Al link qui sotto il resoconto della Conferenza dei capigruppo che stamane
ha programmato i lavori d’aula di luglio e dei prossimi mesi.
Stamane la capigruppo. Tonina annuncia il ddl sull’integrazione sociosanitaria. Subito il confronto Giunta-opposizioni sull’assestamento del bilancio. Per i primi di settembre resta all’ordine del giorno il ddl Gerosa sulle carenze formative.
Stamane il presidente Claudio Soini ha presieduto una Conferenza dei capigruppo dedicata alla programmazione dei lavori consiliari di qui a fine anno. E’ confermato il calendario di sedute d’aula per la trattazione a fine mese dell’assestamento di bilancio Pat 2026-2028 e la notizia è l’accordo emerso quest’oggi per un confronto di merito tra Giunta provinciale e opposizioni fin dai prossimi giorni, per evitare le consuete impasse durante i lavori d’aula, con lunghe sospensioni e trattative con il contagocce. E’ stata Paola Demagri a proporre un metodo diverso e più collaborativo fin dall’inizio e sul punto c’è stata subito la disponibilità espressa dall’assessore Mario Tonina e la soddisfazione del presidente Soini. Dal canto suo Francesco Valduga ha ‘avvertito’ l’esecutivo che la minoranza sarà ‘esigente’ in termini di poste di bilancio da ricollocare, perché non si deve ripetere l’esperienza dello scorso dicembre, con le opposizioni in condizione di determinare le sorti solo di poche briciole di un bilancio miliardario.
La capigruppo si è poi occupata di calendarizzazione dei disegni di legge. L’8-9-10 settembre dovrebbe essere la tornata in cui si riprende a discutere il noto ddl Gerosa sulle carenze formative a scuola, bloccato fin qui dall’ostruzionismo delle opposizioni.
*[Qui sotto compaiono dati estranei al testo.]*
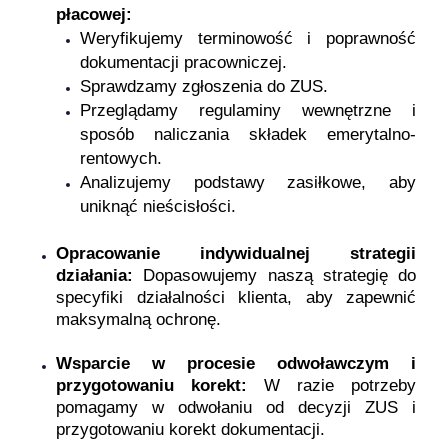
płacowej:
Weryfikujemy terminowość i poprawność
dokumentacji pracowniczej.
Sprawdzamy zgłoszenia do ZUS.
Przeglądamy regulaminy wewnętrzne i
sposób naliczania składek emerytalno-
rentowych.
Analizujemy podstawy zasiłkowe, aby
uniknąć nieścisłości.
Opracowanie indywidualnej strategii
działania:
Dopasowujemy naszą strategię do
specyfiki działalności klienta, aby zapewnić
maksymalną ochronę.
Wsparcie w procesie odwoławczym i
przygotowaniu korekt:
W razie potrzeby
pomagamy w odwołaniu od decyzji ZUS i
przygotowaniu korekt dokumentacji.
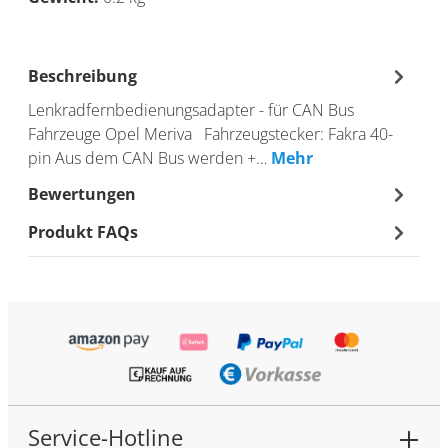
Beschreibung
Lenkradfernbedienungsadapter - für CAN Bus
Fahrzeuge Opel Meriva Fahrzeugstecker: Fakra 40-
pin Aus dem CAN Bus werden +…
Mehr
Bewertungen
Produkt FAQs
Service-Hotline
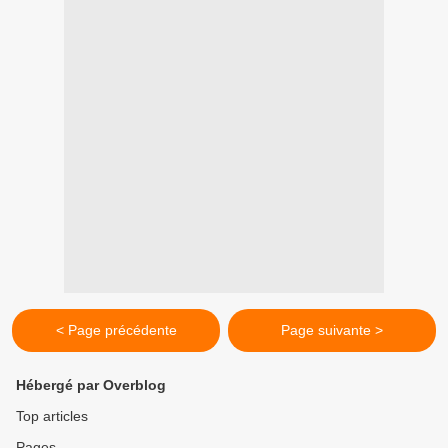
< Page précédente
Page suivante >
Hébergé par Overblog
Top articles
Pages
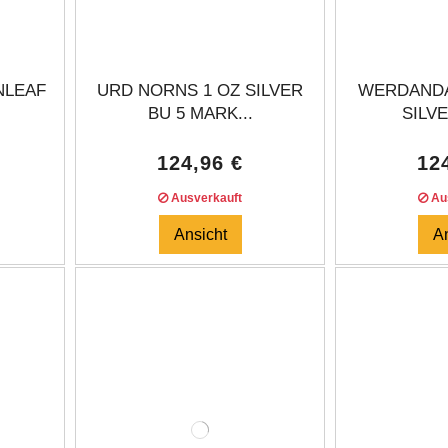
NLEAF
URD NORNS 1 OZ SILVER
WERDANDA
BU 5 MARK...
SILVE
124,96 €
12
Ausverkauft
Aus
Ansicht
A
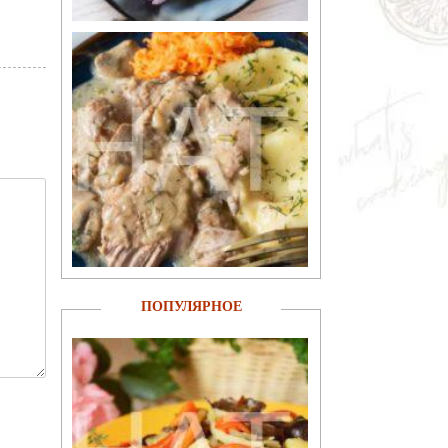
ПОПУЛЯРНОЕ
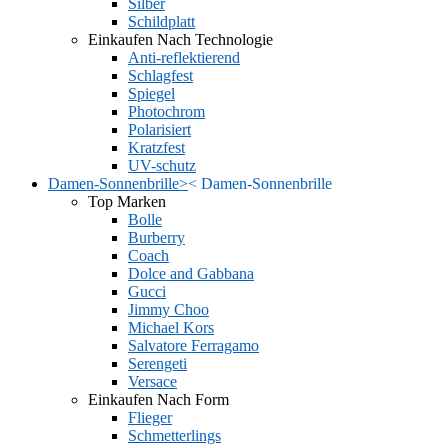
Silber
Schildplatt
Einkaufen Nach Technologie
Anti-reflektierend
Schlagfest
Spiegel
Photochrom
Polarisiert
Kratzfest
UV-schutz
Damen-Sonnenbrille
>
<
Damen-Sonnenbrille
Top Marken
Bolle
Burberry
Coach
Dolce and Gabbana
Gucci
Jimmy Choo
Michael Kors
Salvatore Ferragamo
Serengeti
Versace
Einkaufen Nach Form
Flieger
Schmetterlings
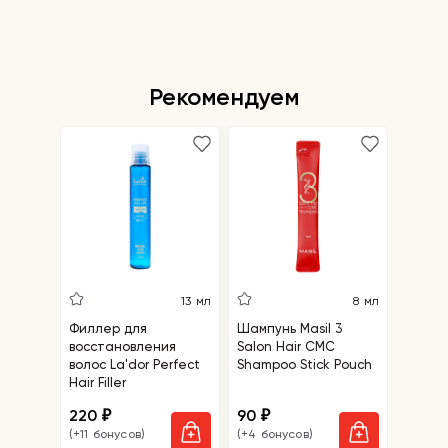
Рекомендуем
5
13 мл
8 мл
Филлер для
Шампунь Masil 3
Салфе
восстановления
Salon Hair CMC
удале
волос La'dor Perfect
Shampoo Stick Pouch
точек 
Hair Filler
Blackh
Mask
220
90
110
₽
₽
₽
(+11 бонусов)
(+4 бонусов)
(+5 бо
Oggi il capogruppo di F.d.I., Daniele Biada, ha fatto sapere che l’assessora all’istruzione intende chiedere che il testo prosegua il suo esame in aula e l’assessore Mario Tonina ha detto che la Giunta non ha fatto ulteriori o diverse valutazioni. La tornata di lavori di settembre dovrebbe comprendere anche l’esame del ddl 68 Spinelli sul sistema informatico Pat.
La tornata consiliare di ottobre (6-7-8): ddl 49 Maestri per un Osservatorio sulle discriminazioni e ddl 80 Kaswalder sulla zootecnica di montagna. Tornata del 3-4-5 novembre: ddl 78 Calzà sulla tutela delle api, quindi un disegno di legge che – ha spiegato l’assessore Tonina – verrà approvato in via preliminare domani dalla Giunta, per l’integrazione socio-sanitaria e l’assistenza territoriale. Il testo, che trasforma i Distretti da sanitari a sociosanitari, attenderà poi il parere del Cal prima di essere adottato definitivamente dall’esecutivo.
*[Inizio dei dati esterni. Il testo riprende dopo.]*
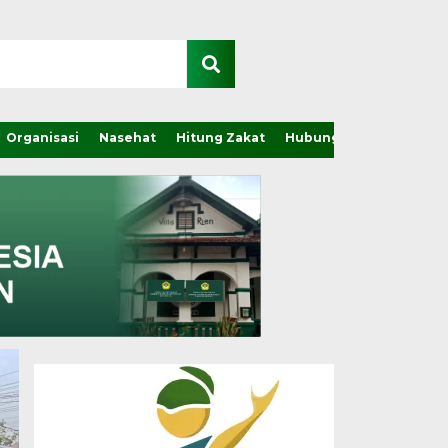
Organisasi
Nasehat
Hitung Zakat
Hubungi Kami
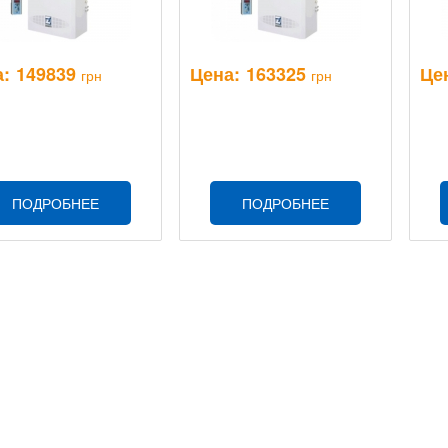
:
149839
Цена:
163325
Це
грн
грн
ПОДРОБНЕЕ
ПОДРОБНЕЕ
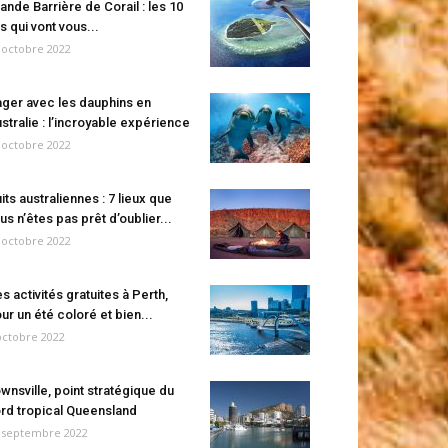
ande Barrière de Corail : les 10
es qui vont vous...
 octobre 2022
ger avec les dauphins en
stralie : l’incroyable expérience
 octobre 2022
its australiennes : 7 lieux que
us n’êtes pas prêt d’oublier...
 octobre 2022
s activités gratuites à Perth,
ur un été coloré et bien...
octobre 2022
wnsville, point stratégique du
rd tropical Queensland
 septembre 2022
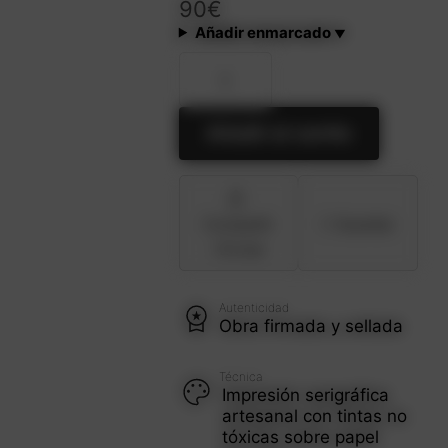
90
€
Añadir enmarcado
Playa
de
Oliva
cantidad
Añadir al carrito
Compartir
Guardar
/ Enviar
Autenticidad
Obra firmada y sellada
Técnica
Impresión serigráfica
artesanal con tintas no
tóxicas sobre papel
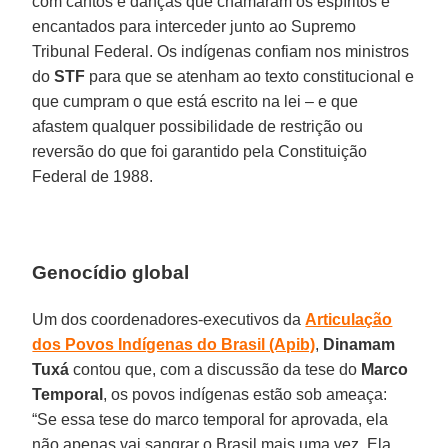
com cantos e danças que chamaram os espíritos e
encantados para interceder junto ao Supremo
Tribunal Federal. Os indígenas confiam nos ministros
do
STF
para que se atenham ao texto constitucional e
que cumpram o que está escrito na lei – e que
afastem qualquer possibilidade de restrição ou
reversão do que foi garantido pela Constituição
Federal de 1988.
Genocídio global
Um dos coordenadores-executivos da
Articulação
dos Povos Indígenas do Brasil (Apib)
,
Dinamam
Tuxá
contou que, com a discussão da tese do
Marco
Temporal
, os povos indígenas estão sob ameaça:
“Se essa tese do marco temporal for aprovada, ela
não apenas vai sangrar o Brasil mais uma vez. Ela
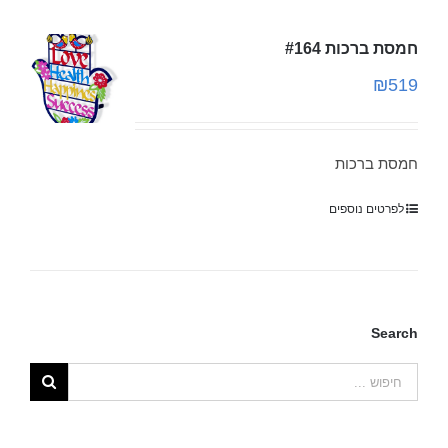
חמסת ברכות #164
₪
519
חמסת ברכות
לפרטים נוספים
Search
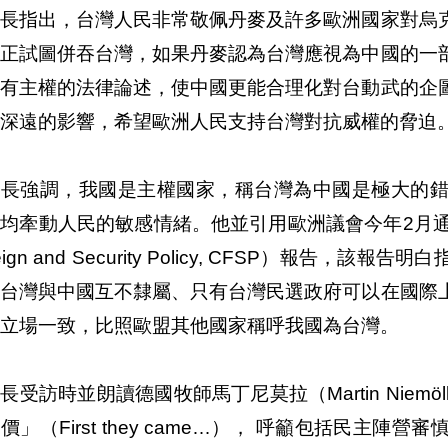
部長指出，台灣人民非常敬佩丹麥及許多歐洲國家對烏
也正試圖併吞台灣，如果丹麥認為台灣應視為中國的一
擁有主權的法律論述，使中國更能合理化對台動武的企
深遠的影響，希望歐洲人民支持台灣對抗威權的脅迫
部長強調，我國是主權國家，稱台灣為中國是極大的
均牽動人民的敏感情緒。他並引用歐洲議會今年2月通
reign and Security Policy, CFSP）報
、台灣與中國互不隸屬、只有台灣民選政府可以在國際
立場一致，比照歐盟其他國家稱呼我國為台灣。
長受訪時並朗讀德國牧師馬丁尼莫拉（Martin Niemö
價」（First they came…）， 呼籲包括民主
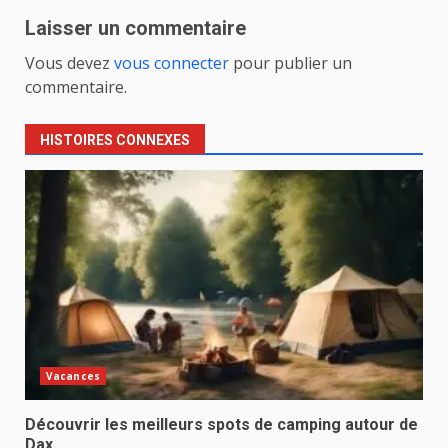
Laisser un commentaire
Vous devez
vous connecter
pour publier un
commentaire.
HISTOIRES CONNEXES
Vacances
Découvrir les meilleurs spots de camping autour de
Dax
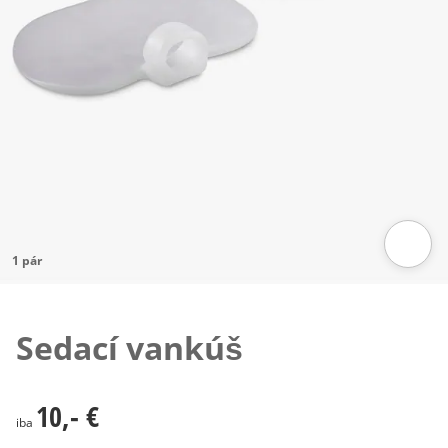
1 pár
Klepnutím obrázok zväčšíte
Sedací vankúš
10,- €
10,- €
iba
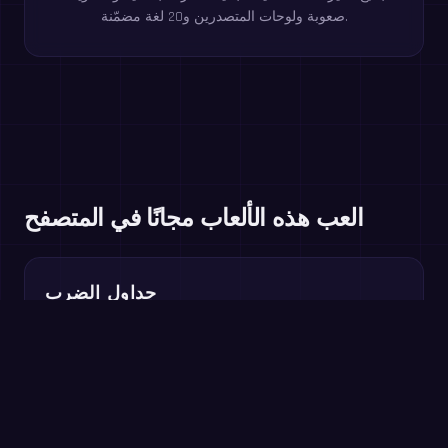
صعوبة ولوحات المتصدرين و20 لغة مضمّنة.
العب هذه الألعاب مجانًا في المتصفح
جداول الضرب
الصف 3+
العامل الناقص
الصف 3–4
Tornata d’aula del 24-25 novembre: ddl 81 Masè sui contributi alla Protezione civile, ddl 86 Malfer sulle politiche giovanili, quindi il testo che potrebbe scaturire da una prossima riunificazione dei ddl 1 Coppola e 13 Demagri in tema di assistenza psicologica.
C’è poi una messe di disegni di legge che vanno oltre il mese di novembre. Maria Bosin oggi ha chiesto attenzione per quello ancora in cantiere in materia elettorale e Valduga ha voluto allora ricordare che più si avvicinano le elezioni provinciali 2028, più ostico diventa affrontare questa normativa. Ha anche chiesto a Bosin se almeno il segretario del Patt ha letto la bozza di ddl e la consigliera autonomista ha risposto che i contenuti gli sono ampiamente noti, anche se poi l’articolato è in lavorazione con l’aiuto degli uffici del Consiglio provinciale.
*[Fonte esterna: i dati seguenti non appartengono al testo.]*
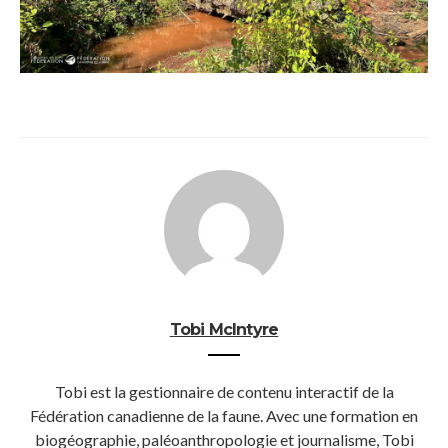
Tobi McIntyre
Tobi est la gestionnaire de contenu interactif de la
Fédération canadienne de la faune. Avec une formation en
biogéographie, paléoanthropologie et journalisme, Tobi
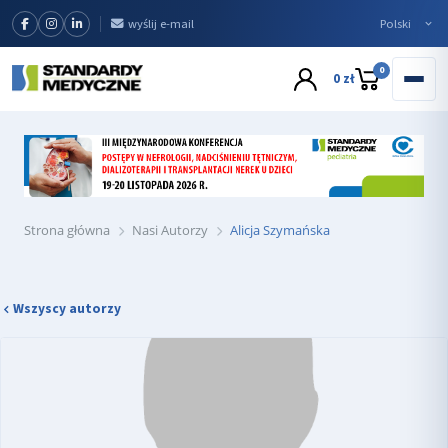
wyślij e-mail
0
0 zł
Strona główna
Nasi Autorzy
Alicja Szymańska
Wszyscy autorzy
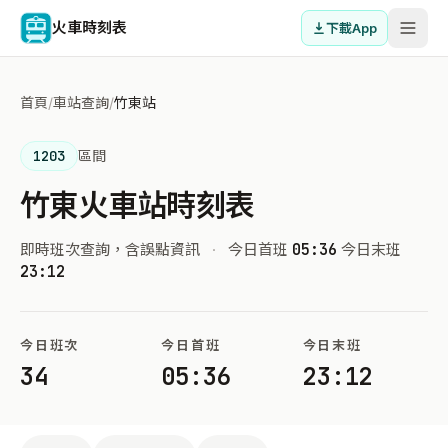
火車時刻表
下載App
首頁
/
車站查詢
/
竹東站
1203
區間
竹東火車站時刻表
即時班次查詢，含誤點資訊
·
今日首班
05:36
今日末班
23:12
今日班次
今日首班
今日末班
34
05:36
23:12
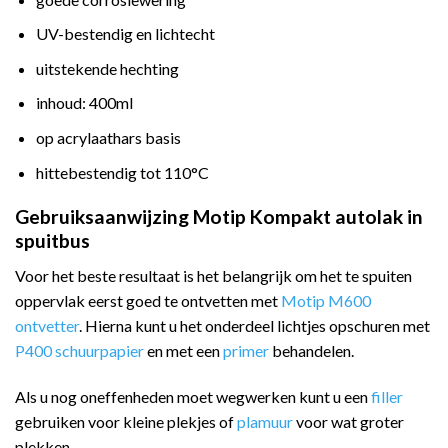
UV-bestendig en lichtecht
uitstekende hechting
inhoud: 400ml
op acrylaathars basis
hittebestendig tot 110°C
Gebruiksaanwijzing Motip Kompakt autolak in
spuitbus
Voor het beste resultaat is het belangrijk om het te spuiten
oppervlak eerst goed te ontvetten met
Motip M600
ontvetter
. Hierna kunt u het onderdeel lichtjes opschuren met
P400 schuurpapier
en met een
primer
behandelen.
Als u nog oneffenheden moet wegwerken kunt u een
filler
gebruiken voor kleine plekjes of
plamuur
voor wat groter
plekken.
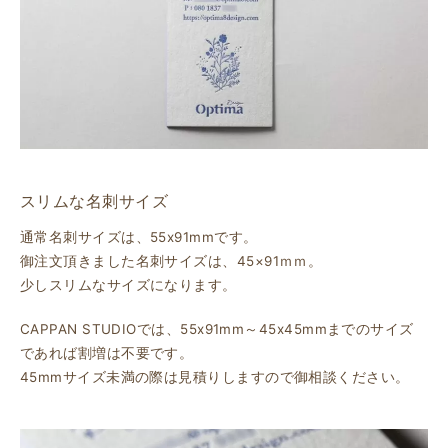
スリムな名刺サイズ
通常名刺サイズは、55x91mmです。
御注文頂きました名刺サイズは、45×91ｍｍ。
少しスリムなサイズになります。
CAPPAN STUDIOでは、55x91mm～45x45mmまでのサイズ
であれば割増は不要です。
45mmサイズ未満の際は見積りしますので御相談ください。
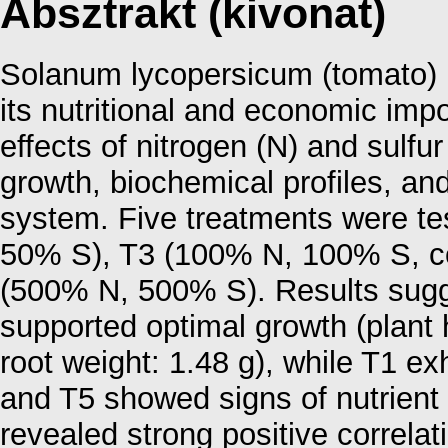
Absztrakt (kivonat)
Solanum lycopersicum (tomato) is
its nutritional and economic imp
effects of nitrogen (N) and sulf
growth, biochemical profiles, an
system. Five treatments were t
50% S), T3 (100% N, 100% S, co
(500% N, 500% S). Results sug
supported optimal growth (plant 
root weight: 1.48 g), while T1 e
and T5 showed signs of nutrient 
revealed strong positive correlat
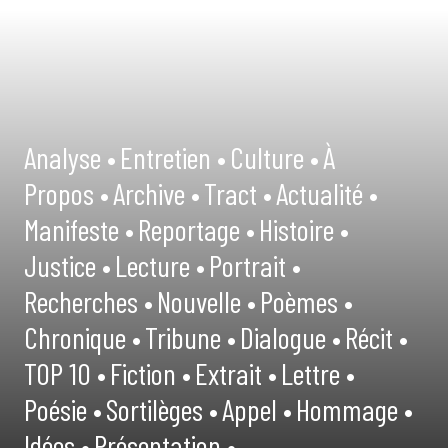
Analyse •
Entretien •
Culture •
À
Propos •
Archive •
Tract •
Actualité •
Manifeste •
Reportage •
Histoire •
Justice •
Lecture •
Portrait •
Recherches •
Nouvelle •
Poèmes •
Chronique •
Tribune •
Dialogue •
Récit •
TOP 10 •
Fiction •
Extrait •
Lettre •
Poésie •
Sortilèges •
Appel •
Hommage •
Idées •
Présentation •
Valduga ha anche menzionato il disegno di legge d’iniziativa popolare sul suicidio medicalmente assistito, per dire che in Commissione ci si è già lavorato molto e che sarebbe buona cosa portarlo in aula entro l’anno. Bosin, da presidente della IV Commissione, ha spiegato che l’esame riprenderà il 27 luglio e che fine settembre si vorrebbe esprimere il parere finale.
Il presidente Soini prima di chiudere la seduta ha concordato che il 14 luglio, nella pausa dei lavori d’aula, i consiglieri interessati potranno incontrare i sindacalisti Fenalt, che intendono sottoporre questioni riguardanti da un lato la retribuzione degli operai negli enti locali e dall’altra la sede di Iprase, che oggi è a Rovereto.